Michelle Anita Nguefack Epse-Ropa (35 ans), accusée du meurtre de son époux Rafal Tomasz Ropa (51 ans), a donné sa version des faits mercredi, assisté de l’avocat Zakir Mohamed. Elle a déclaré avoir poussé la victime dans les escaliers dans une tentative de se défendre. « Mon époux a menacé de me tuer », a-t-elle expliqué à la Criminal Investigation Division (CID) de Goodlands.

La Camerounaise Michelle Anita Nguefack Epse-Ropa indique qu’elle est mariée au Polonais depuis une dizaine d’années et ils ont deux filles âgées de neuf et deux ans. Le défunt est directeur d’une compagnie d’investissement à Maurice. L’épouse le décrit comme quelqu’un de violent, surtout lorsqu’il consomme de l’alcool.

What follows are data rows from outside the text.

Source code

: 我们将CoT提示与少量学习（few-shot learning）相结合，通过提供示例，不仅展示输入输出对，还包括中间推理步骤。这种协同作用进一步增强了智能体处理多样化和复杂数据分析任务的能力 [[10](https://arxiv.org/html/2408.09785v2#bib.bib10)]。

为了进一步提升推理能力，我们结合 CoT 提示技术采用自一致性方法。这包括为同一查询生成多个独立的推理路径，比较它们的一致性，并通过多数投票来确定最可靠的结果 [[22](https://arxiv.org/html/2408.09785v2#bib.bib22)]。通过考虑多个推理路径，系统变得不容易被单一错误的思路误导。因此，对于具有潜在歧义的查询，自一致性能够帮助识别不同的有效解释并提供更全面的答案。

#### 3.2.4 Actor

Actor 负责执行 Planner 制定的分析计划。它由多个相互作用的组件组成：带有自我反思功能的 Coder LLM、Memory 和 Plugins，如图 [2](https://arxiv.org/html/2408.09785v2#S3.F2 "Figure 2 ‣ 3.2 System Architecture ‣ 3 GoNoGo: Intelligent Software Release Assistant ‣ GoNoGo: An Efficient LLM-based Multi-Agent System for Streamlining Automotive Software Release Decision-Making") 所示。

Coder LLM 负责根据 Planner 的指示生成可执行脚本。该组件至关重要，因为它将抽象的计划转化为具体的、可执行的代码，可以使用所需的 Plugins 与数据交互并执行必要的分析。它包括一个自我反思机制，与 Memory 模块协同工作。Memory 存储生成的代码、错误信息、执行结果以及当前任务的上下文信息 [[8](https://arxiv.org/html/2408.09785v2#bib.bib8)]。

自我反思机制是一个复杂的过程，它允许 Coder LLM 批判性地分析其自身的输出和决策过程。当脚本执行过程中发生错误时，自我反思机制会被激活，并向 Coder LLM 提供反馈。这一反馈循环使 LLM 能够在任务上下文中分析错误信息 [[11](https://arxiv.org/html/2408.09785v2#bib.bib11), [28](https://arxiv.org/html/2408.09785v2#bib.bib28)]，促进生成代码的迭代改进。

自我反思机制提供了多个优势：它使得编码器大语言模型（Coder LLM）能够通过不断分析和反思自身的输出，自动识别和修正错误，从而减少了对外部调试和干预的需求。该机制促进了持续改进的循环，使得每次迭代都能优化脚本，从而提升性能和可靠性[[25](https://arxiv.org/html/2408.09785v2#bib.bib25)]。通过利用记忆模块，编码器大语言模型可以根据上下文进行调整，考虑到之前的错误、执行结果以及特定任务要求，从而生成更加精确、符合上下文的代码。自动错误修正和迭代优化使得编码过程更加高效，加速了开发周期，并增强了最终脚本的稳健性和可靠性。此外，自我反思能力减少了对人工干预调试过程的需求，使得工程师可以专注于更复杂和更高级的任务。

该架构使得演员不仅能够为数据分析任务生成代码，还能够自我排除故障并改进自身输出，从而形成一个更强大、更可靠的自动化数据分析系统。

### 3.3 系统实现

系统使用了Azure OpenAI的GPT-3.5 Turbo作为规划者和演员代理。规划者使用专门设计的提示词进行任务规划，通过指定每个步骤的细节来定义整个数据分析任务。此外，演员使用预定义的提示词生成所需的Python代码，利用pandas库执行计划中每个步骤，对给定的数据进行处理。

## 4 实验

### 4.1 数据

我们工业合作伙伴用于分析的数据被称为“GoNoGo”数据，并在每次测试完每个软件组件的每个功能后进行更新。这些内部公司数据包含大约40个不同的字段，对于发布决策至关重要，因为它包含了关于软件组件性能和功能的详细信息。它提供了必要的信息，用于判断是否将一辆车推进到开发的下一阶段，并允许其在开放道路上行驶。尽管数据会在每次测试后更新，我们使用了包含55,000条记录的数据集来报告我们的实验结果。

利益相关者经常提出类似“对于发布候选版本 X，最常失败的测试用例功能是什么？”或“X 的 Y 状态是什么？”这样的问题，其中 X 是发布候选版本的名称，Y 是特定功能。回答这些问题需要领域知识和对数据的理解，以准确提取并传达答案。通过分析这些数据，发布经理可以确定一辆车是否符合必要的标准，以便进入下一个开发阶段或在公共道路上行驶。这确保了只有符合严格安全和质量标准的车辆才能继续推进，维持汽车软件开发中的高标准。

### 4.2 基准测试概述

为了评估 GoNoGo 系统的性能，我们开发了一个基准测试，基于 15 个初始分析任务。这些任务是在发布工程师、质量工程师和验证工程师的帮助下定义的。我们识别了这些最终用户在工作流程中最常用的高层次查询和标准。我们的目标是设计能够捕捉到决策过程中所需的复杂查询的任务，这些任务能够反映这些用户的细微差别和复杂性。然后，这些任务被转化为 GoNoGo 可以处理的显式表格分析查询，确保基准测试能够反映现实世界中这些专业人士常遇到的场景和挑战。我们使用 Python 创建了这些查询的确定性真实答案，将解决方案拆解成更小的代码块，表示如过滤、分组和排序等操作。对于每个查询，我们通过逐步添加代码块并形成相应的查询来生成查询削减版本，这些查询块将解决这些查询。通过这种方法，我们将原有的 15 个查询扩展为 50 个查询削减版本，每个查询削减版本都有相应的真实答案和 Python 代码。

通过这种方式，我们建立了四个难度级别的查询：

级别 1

Elle est donc revenue sur la nuit fatidique de lundi à mardi. Son époux aurait bu du vin et aurait ingurgité des pilules aphrodisiaques dans le même temps et lui a proposé d’avoir des rapports sexuels aux petites heures mardi matin. Selon la suspecte, le quinquagénaire était intéressé par des séances de « dévergondage sexuel ». Mais elle n’était pas partante. Elle s’est embrouillée avec Rafal Tomasz Ropa et devait quitter la chambre pour aller dormir dans une autre pièce. Sauf que la victime l’a suivie et ils se sont disputés de nouveau. La suspecte a poussé son mari une première fois dans les escaliers à l’intérieur. « Sa tête s’est cognée contre une fenêtre. Il s’est blessé à l’œil. Il est devenu très agressif », explique-t-elle aux enquêteurs. Elle a déclaré que le Polonais l’a giflé à plusieurs reprises et il l’a violemment tiré par les mains pour essayer de l’emmener de force dans la chambre, tout en menaçant de la tuer, à ses dires. Anita Epse-Ropa a poussé une nouvelle fois la victime dans les escaliers, mais avec une force redoublée. « J’ai tenté de me défendre », avance-t-elle.

Comme son époux ne bougeait pas après cela, elle a appelé la nourrice, une habitante de Grand-Gaube âgée de 48 ans. C’est cette dernière qui a alerté la police. Une équipe menée par le sergent Bholah est arrivée au Mystic and Resort Villa où elle a découvert le Polonais nu au sol. Ses parties intimes étaient recouvertes d’une serviette tachée de sang. Le Samu est arrivé peu après et un médecin a confirmé le décès.

Le corps du Polonais a été transporté à la morgue de l’hôpital Jeetoo où l’autopsie pratiquée par le Dr Prem Chamane a attribué le décès à une fracture du crâne.

Michelle Epse-Ropa a été conduite au tribunal de Rivière du Rempart mardi où une accusation provisoire de meurtre a été logée contre elle. La police a objecté à sa remise en liberté conditionnelle et elle demeure en détention jusqu’au 4 mai, date de sa prochaine comparution en justice. Comme elle s’est plaint de douleurs et de coups reçus de son époux, la suspecte a été hospitalisée au SSRNH et une sentinelle reste postée dans sa chambre. Néanmoins, elle dit être en mesure de donner sa version mercredi matin. De son côté, la Child Development Unit (CDU) a pris en charge ses enfants temporairement. Les mineurs pourraient être remis à des proches de Rafal Tomasz-Ropa qui résident à Maurice. Les Casernes centrales ont aussi alerté le consulat de Pologne à Maurice sur ce cas. L’enquête est menée par l’équipe de l’inspecteur Gungah, assisté du sub-inspector Ramasawmy.